Start to finish, write out the entries exactly, leaving the pictures aside.

• **ENTRIES SUPPLIED**:

----

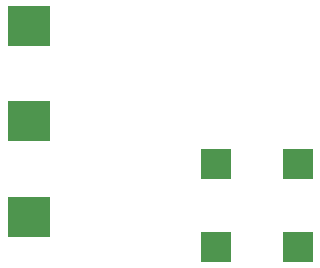
<source format=gbp>
G04 Layer_Color=128*
%FSLAX25Y25*%
%MOIN*%
G70*
G01*
G75*
%ADD42R,0.09842X0.09842*%
%ADD43R,0.14173X0.13780*%
D42*
X-25097Y-74962D02*
D03*
X2462Y-47403D02*
D03*
Y-74962D02*
D03*
X-25097Y-47403D02*
D03*
D43*
X-87317Y-33183D02*
D03*
Y-64876D02*
D03*
Y-1490D02*
D03*
M02*

</source>
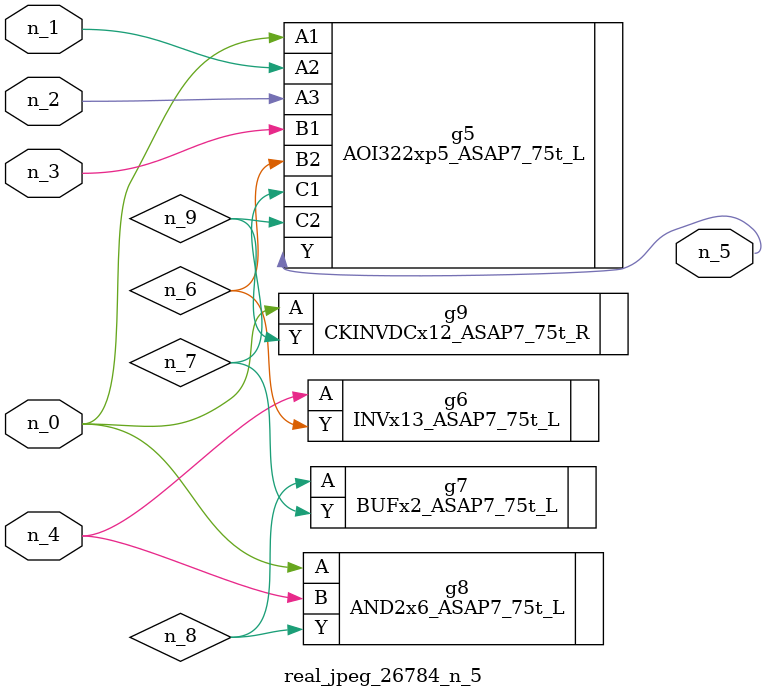
<source format=v>
module real_jpeg_26784_n_5 (n_4, n_0, n_1, n_2, n_3, n_5);

input n_4;
input n_0;
input n_1;
input n_2;
input n_3;

output n_5;

wire n_8;
wire n_6;
wire n_7;
wire n_9;

AOI322xp5_ASAP7_75t_L g5 ( 
.A1(n_0),
.A2(n_1),
.A3(n_2),
.B1(n_3),
.B2(n_6),
.C1(n_7),
.C2(n_9),
.Y(n_5)
);

AND2x6_ASAP7_75t_L g8 ( 
.A(n_0),
.B(n_4),
.Y(n_8)
);

CKINVDCx12_ASAP7_75t_R g9 ( 
.A(n_0),
.Y(n_9)
);

INVx13_ASAP7_75t_L g6 ( 
.A(n_4),
.Y(n_6)
);

BUFx2_ASAP7_75t_L g7 ( 
.A(n_8),
.Y(n_7)
);


endmodule
</source>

----

• **WRITTEN SOLUTION**:
<source format=gbp>
G04 Layer_Color=128*
%FSLAX25Y25*%
%MOIN*%
G70*
G01*
G75*
%ADD42R,0.09842X0.09842*%
%ADD43R,0.14173X0.13780*%
D42*
X-25097Y-74962D02*
D03*
X2462Y-47403D02*
D03*
Y-74962D02*
D03*
X-25097Y-47403D02*
D03*
D43*
X-87317Y-33183D02*
D03*
Y-64876D02*
D03*
Y-1490D02*
D03*
M02*

</source>
<source format=v>
module real_jpeg_26784_n_5 (n_4, n_0, n_1, n_2, n_3, n_5);

input n_4;
input n_0;
input n_1;
input n_2;
input n_3;

output n_5;

wire n_8;
wire n_6;
wire n_7;
wire n_9;

AOI322xp5_ASAP7_75t_L g5 ( 
.A1(n_0),
.A2(n_1),
.A3(n_2),
.B1(n_3),
.B2(n_6),
.C1(n_7),
.C2(n_9),
.Y(n_5)
);

AND2x6_ASAP7_75t_L g8 ( 
.A(n_0),
.B(n_4),
.Y(n_8)
);

CKINVDCx12_ASAP7_75t_R g9 ( 
.A(n_0),
.Y(n_9)
);

INVx13_ASAP7_75t_L g6 ( 
.A(n_4),
.Y(n_6)
);

BUFx2_ASAP7_75t_L g7 ( 
.A(n_8),
.Y(n_7)
);


endmodule
</source>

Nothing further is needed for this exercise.